Has the Democrat brand gotten so damaged already, as Axios’ Alexi McCammond suggested this morning, that their incumbents have to run away from it? It depends — mainly on location. The first case in point, and perhaps the most obvious, is this three-minute campaign pitch from a man who contended at one point for Speaker of the House. Note well what dog doesn’t bark in this ad from Tim Ryan:
I'm running for U.S. Senate to fight like hell to cut workers in on the deal. pic.twitter.com/O1hkLdS1up
— Tim Ryan (@TimRyan) April 26, 2021
As one can see, Ryan first put this out in late April — three months ago — in a bid for the Democratic nomination for the Senate seat in Ohio. Ohio has gone sharply Republican over the last few cycles, and perhaps even more sharply populist. However, McCammond notices that Democrats in other states are distancing themselves from the party’s label, and more importantly from the messaging of its leadership:
Why it matters: With control of the House and Senate on the bubble, many ambitious Democrats — from the South to the Midwest to the Rockies — are running against their own national party’s image.
What’s happening: After four years of listening to President Trump, many rural voters are reflexively distrustful of progressive solutions to everything from the pandemic to infrastructure. …
In a 3-min. ad for his Senate campaign, Rep. Tim Ryan of Ohio never says he’s a Democrat.
What we’re hearing: Democratic strategists are advising candidates in states like these to refrain from “fancy” language, and focus on populist economic policies.
Several consultants insisted that Democratic policies — on labor rights, broadband, climate and infrastructure — are popular in rural areas. It’s the messaging that’s causing heartburn.
If that’s the case, why aren’t Democratic Party leaders messaging on those policies? They’re too busy defending critical race theory and torpedoing the highly popular Hyde Amendment, while also demanding an end to the Senate filibuster and the launch of court-packing schemes. That messaging is designed to be a sop to the party’s left wing, but it’s becoming a brand — and one that leaves Democrats vulnerable outside all but the most hard-progressive constituencies.
The Miami Herald also noticed this with its “Republicans pounce®” coverage of the CRT debate:
Republicans are leaning into the burgeoning battle over critical race theory, betting that the hot-button issue will not only energize their base, but help bring back some of the swing suburban voters they lost in the last election.
While the party has focused to varying degrees on several contentious cultural issues in the six months since President Joe Biden took office — ranging from coronavirus pandemic restrictions to transgender youth in sports to migrants at the border — top Republican officials and operatives say critical race theory is among the topics that are likely to have a longer shelf life heading into the 2022 midterm elections.
They argue that the issue can be targeted towards key voting blocs, most notably suburban parents, and also fit into the GOP’s broader strategy of portraying the Democrats who control Washington as shifting too far to the left.
The Minneapolis Star Tribune reports that this pitch is effective, and that at the least Republican leadership has noticed:
Jason Kirchenwitz wanted to know more about an issue arising often now in his conversations, and he suspected others did too, especially Republican activists he helps organize in rural Grant County.
He was right.
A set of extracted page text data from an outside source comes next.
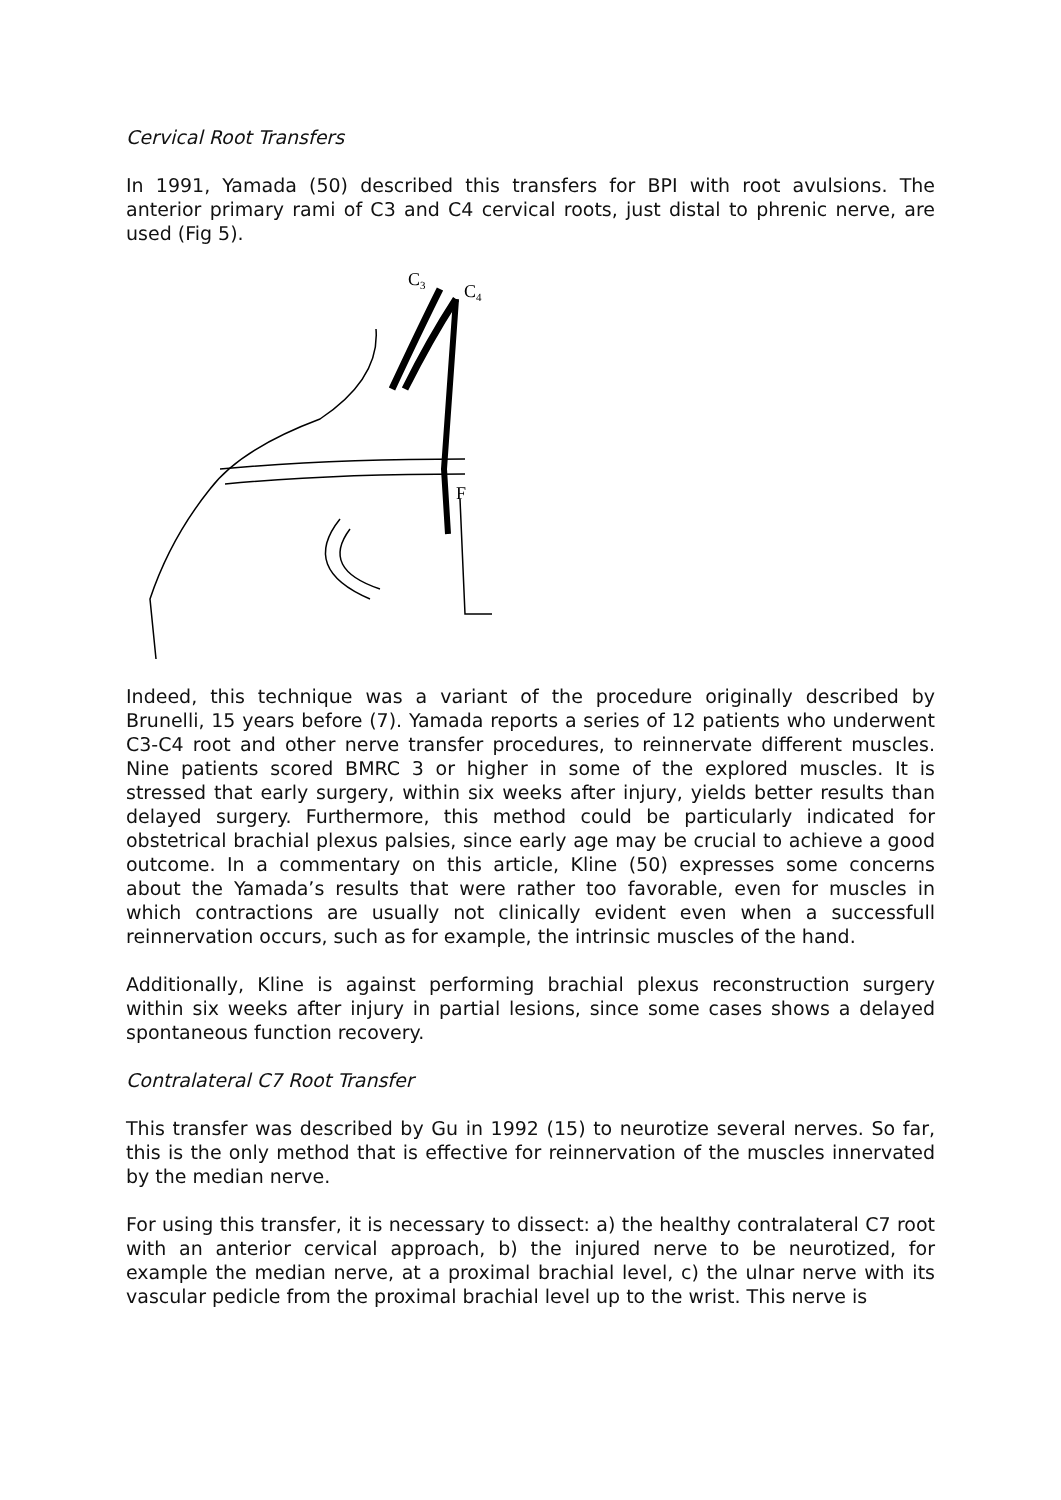Cervical Root Transfers
In 1991, Yamada (50) described this transfers for BPI with root avulsions. The anterior primary rami of C3 and C4 cervical roots, just distal to phrenic nerve, are used (Fig 5).
C3
C4
F
Indeed, this technique was a variant of the procedure originally described by Brunelli, 15 years before (7). Yamada reports a series of 12 patients who underwent C3-C4 root and other nerve transfer procedures, to reinnervate different muscles. Nine patients scored BMRC 3 or higher in some of the explored muscles. It is stressed that early surgery, within six weeks after injury, yields better results than delayed surgery. Furthermore, this method could be particularly indicated for obstetrical brachial plexus palsies, since early age may be crucial to achieve a good outcome. In a commentary on this article, Kline (50) expresses some concerns about the Yamada’s results that were rather too favorable, even for muscles in which contractions are usually not clinically evident even when a successfull reinnervation occurs, such as for example, the intrinsic muscles of the hand.
Additionally, Kline is against performing brachial plexus reconstruction surgery within six weeks after injury in partial lesions, since some cases shows a delayed spontaneous function recovery.
Contralateral C7 Root Transfer
This transfer was described by Gu in 1992 (15) to neurotize several nerves. So far, this is the only method that is effective for reinnervation of the muscles innervated by the median nerve.
For using this transfer, it is necessary to dissect: a) the healthy contralateral C7 root with an anterior cervical approach, b) the injured nerve to be neurotized, for example the median nerve, at a proximal brachial level, c) the ulnar nerve with its vascular pedicle from the proximal brachial level up to the wrist. This nerve is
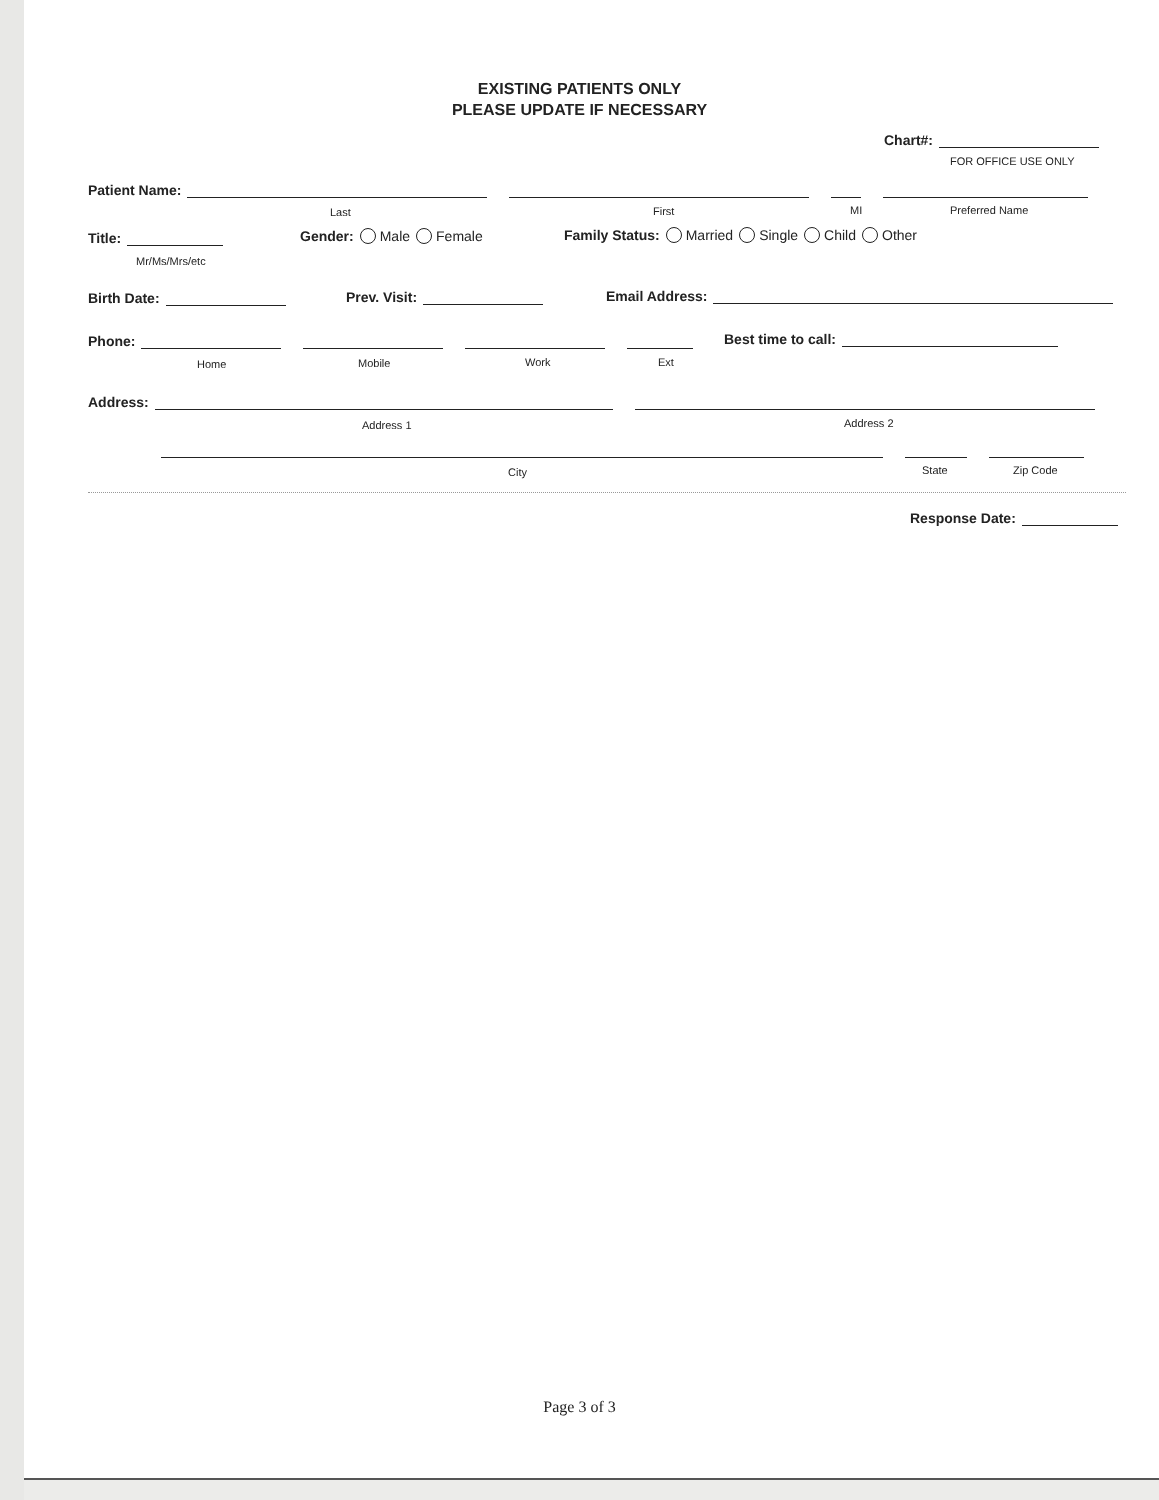EXISTING PATIENTS ONLY
PLEASE UPDATE IF NECESSARY
Chart#:
FOR OFFICE USE ONLY
Patient Name:
Last First MI Preferred Name
Title:
Mr/Ms/Mrs/etc
Gender: Male Female
Family Status: Married Single Child Other
Birth Date: Prev. Visit: Email Address:
Phone:
Home Mobile Work Ext
Best time to call:
Address:
Address 1 Address 2
City State Zip Code
Response Date:
Page 3 of 3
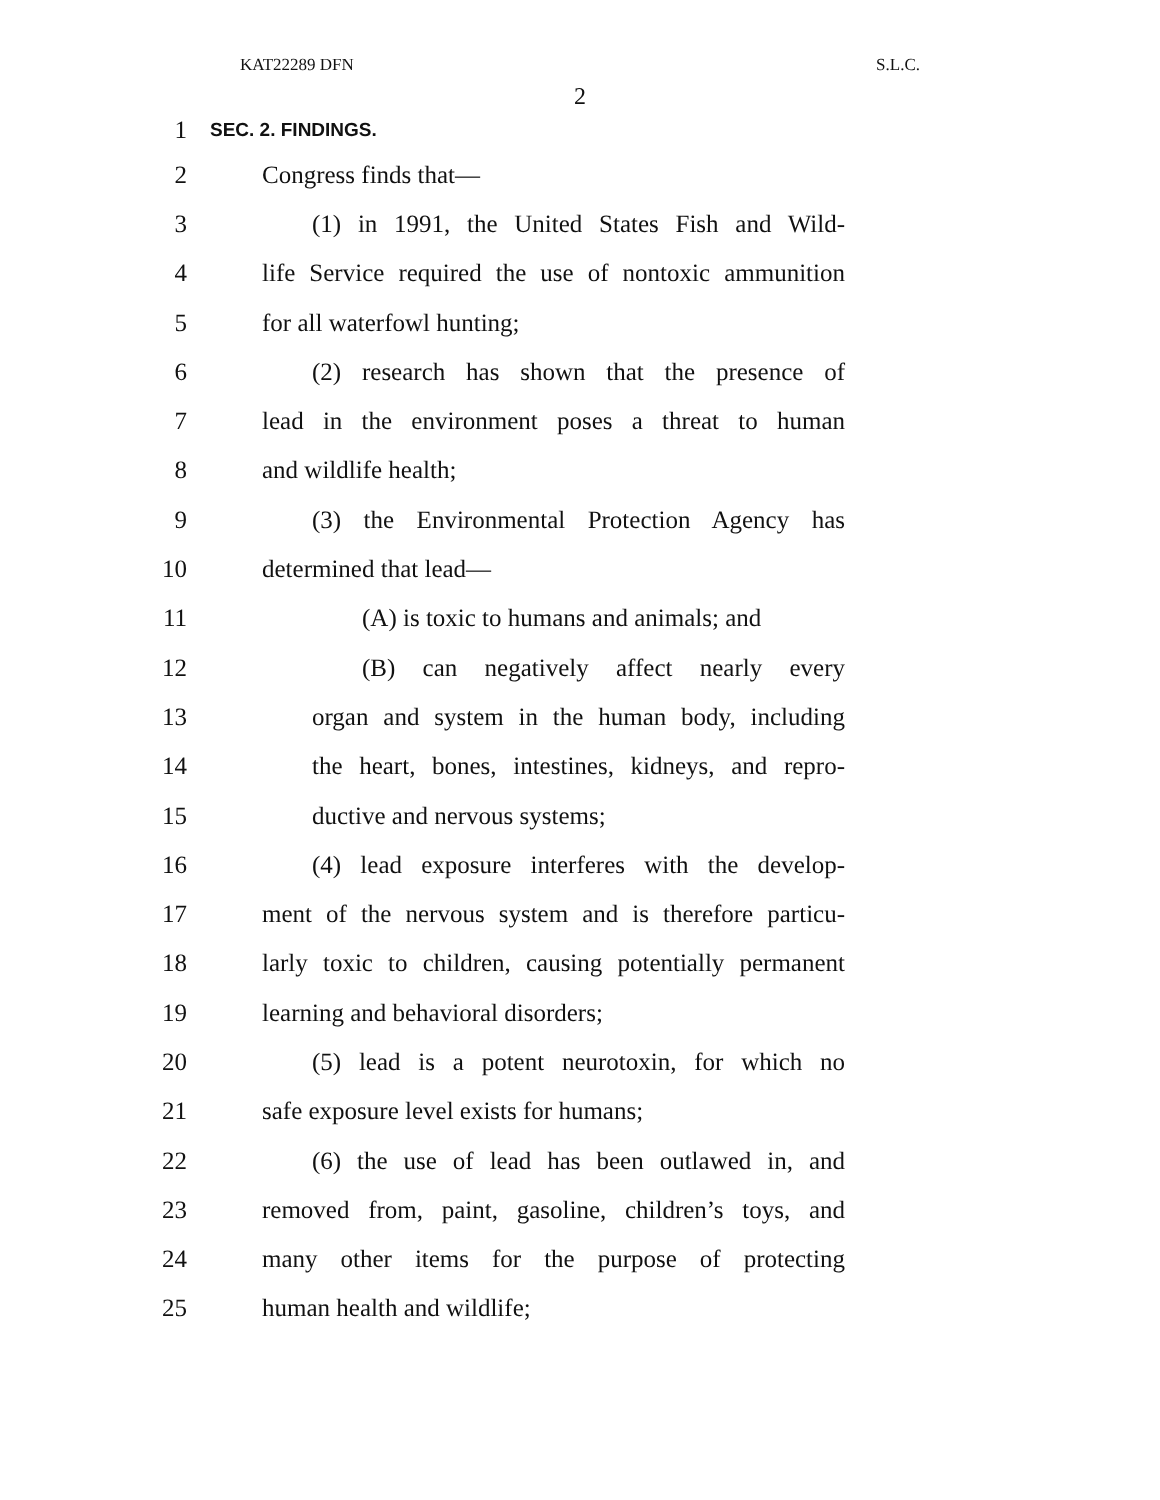KAT22289 DFN S.L.C.
2
1 SEC. 2. FINDINGS.
2 Congress finds that—
3 (1) in 1991, the United States Fish and Wild-
4 life Service required the use of nontoxic ammunition
5 for all waterfowl hunting;
6 (2) research has shown that the presence of
7 lead in the environment poses a threat to human
8 and wildlife health;
9 (3) the Environmental Protection Agency has
10 determined that lead—
11 (A) is toxic to humans and animals; and
12 (B) can negatively affect nearly every
13 organ and system in the human body, including
14 the heart, bones, intestines, kidneys, and repro-
15 ductive and nervous systems;
16 (4) lead exposure interferes with the develop-
17 ment of the nervous system and is therefore particu-
18 larly toxic to children, causing potentially permanent
19 learning and behavioral disorders;
20 (5) lead is a potent neurotoxin, for which no
21 safe exposure level exists for humans;
22 (6) the use of lead has been outlawed in, and
23 removed from, paint, gasoline, children’s toys, and
24 many other items for the purpose of protecting
25 human health and wildlife;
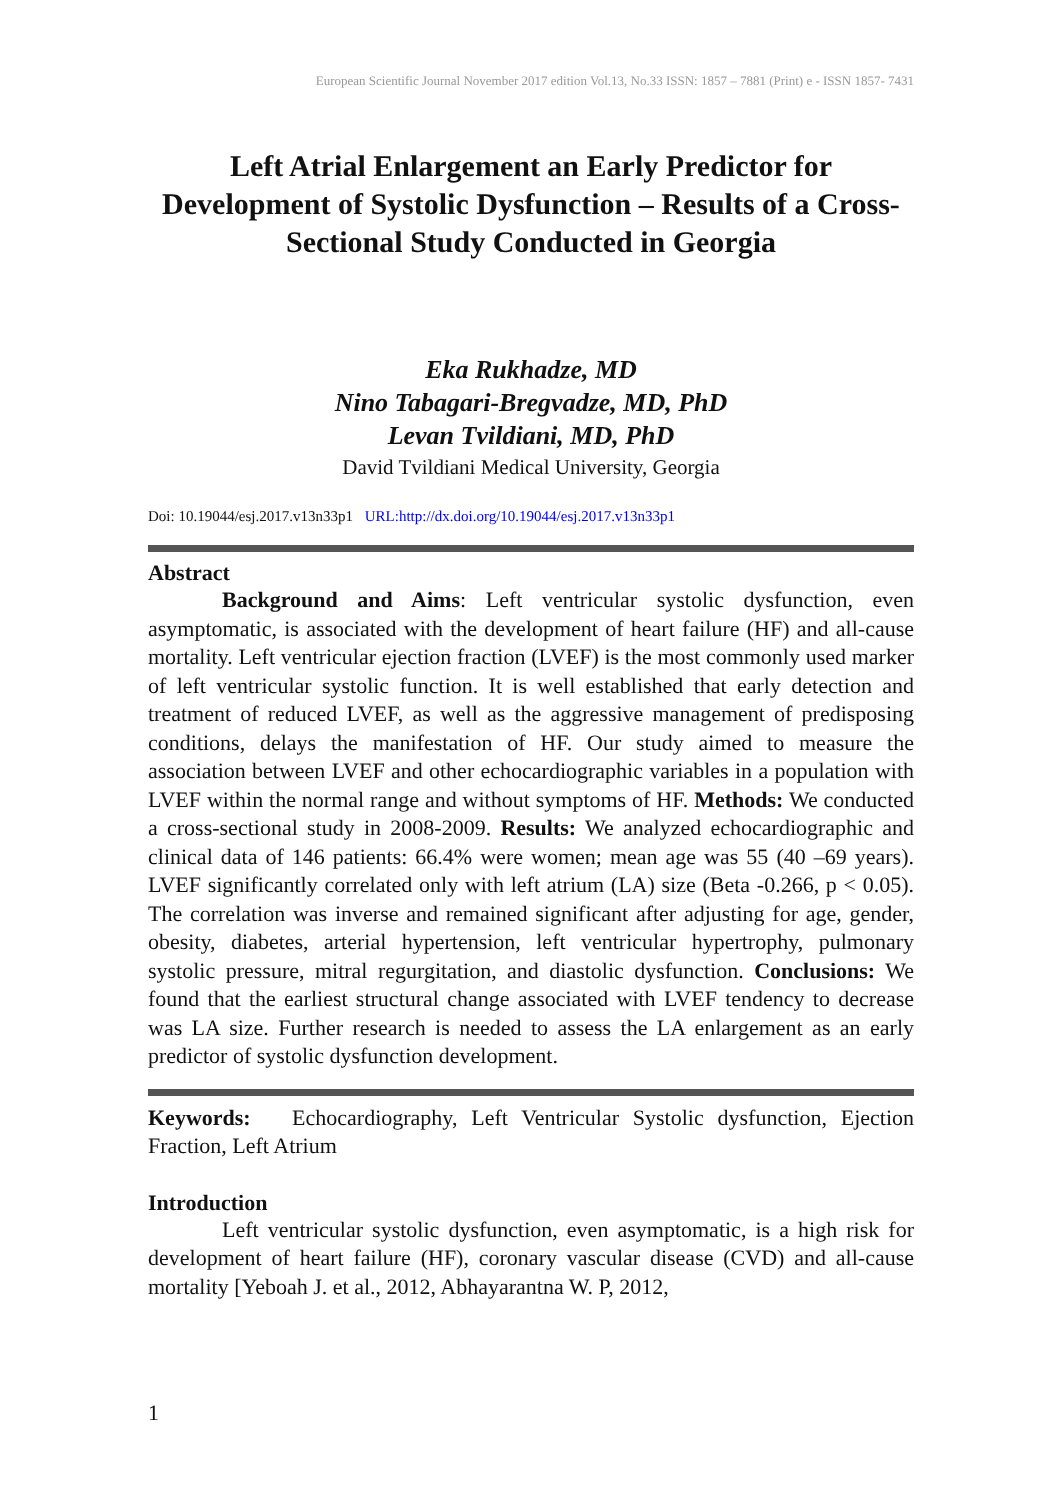European Scientific Journal November 2017 edition Vol.13, No.33 ISSN: 1857 – 7881 (Print) e - ISSN 1857- 7431
Left Atrial Enlargement an Early Predictor for Development of Systolic Dysfunction – Results of a Cross-Sectional Study Conducted in Georgia
Eka Rukhadze, MD
Nino Tabagari-Bregvadze, MD, PhD
Levan Tvildiani, MD, PhD
David Tvildiani Medical University, Georgia
Doi: 10.19044/esj.2017.v13n33p1 URL:http://dx.doi.org/10.19044/esj.2017.v13n33p1
Abstract
Background and Aims: Left ventricular systolic dysfunction, even asymptomatic, is associated with the development of heart failure (HF) and all-cause mortality. Left ventricular ejection fraction (LVEF) is the most commonly used marker of left ventricular systolic function. It is well established that early detection and treatment of reduced LVEF, as well as the aggressive management of predisposing conditions, delays the manifestation of HF. Our study aimed to measure the association between LVEF and other echocardiographic variables in a population with LVEF within the normal range and without symptoms of HF. Methods: We conducted a cross-sectional study in 2008-2009. Results: We analyzed echocardiographic and clinical data of 146 patients: 66.4% were women; mean age was 55 (40 –69 years). LVEF significantly correlated only with left atrium (LA) size (Beta -0.266, p < 0.05). The correlation was inverse and remained significant after adjusting for age, gender, obesity, diabetes, arterial hypertension, left ventricular hypertrophy, pulmonary systolic pressure, mitral regurgitation, and diastolic dysfunction. Conclusions: We found that the earliest structural change associated with LVEF tendency to decrease was LA size. Further research is needed to assess the LA enlargement as an early predictor of systolic dysfunction development.
Keywords: Echocardiography, Left Ventricular Systolic dysfunction, Ejection Fraction, Left Atrium
Introduction
Left ventricular systolic dysfunction, even asymptomatic, is a high risk for development of heart failure (HF), coronary vascular disease (CVD) and all-cause mortality [Yeboah J. et al., 2012, Abhayarantna W. P, 2012,
1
Nearly 100 people filed into a gymnasium in this town of fewer than 500 people last week for a meeting he called. They all came to hear about critical race theory. …
A June poll commissioned by the National Republican Senatorial Committee and the Republican Governors Association found 63% of voters in 26 battleground states disagreed with the statement that white people were inherently racist because they benefited from “systematic racism and white privilege.”
“Parents all over the country have been mobilized because they do not want their children being taught that they are automatically racist because of their skin color. I fully expect Democrats’ support for this controversial theory to be at the center of 2022 campaigns,” said National Republican Congressional Committee Chair Tom Emmer, who represents Minnesota’s Sixth District in Congress.
That’s just one small part of the extremism that has gripped the Democratic Party, both before and after the 2020 elections. People might tend to forget this in the wake of the George Floyd riots, but the 2019 debates reflected this lurch to the left as well. Joe Biden was practically the only candidate on stage who reflected any sense of traditional Democratic messaging, and even he got pushed into supporting the more radical progressive agenda items in an effort to hold off Bernie Sanders. As a result, party leaders have been pushed around ever since on messaging, listening more to The Squad and social-media influencers than their own voters in districts they need to hold to hang onto majorities in Congress.
It’s still early in the 2022 cycle, of course, so branding in these ads can and will adapt as primaries get closer. But the fact that these candidates feel a need to be arms’ length from their own affiliation speaks volumes about their prospects — and the current direction of the Democratic Party.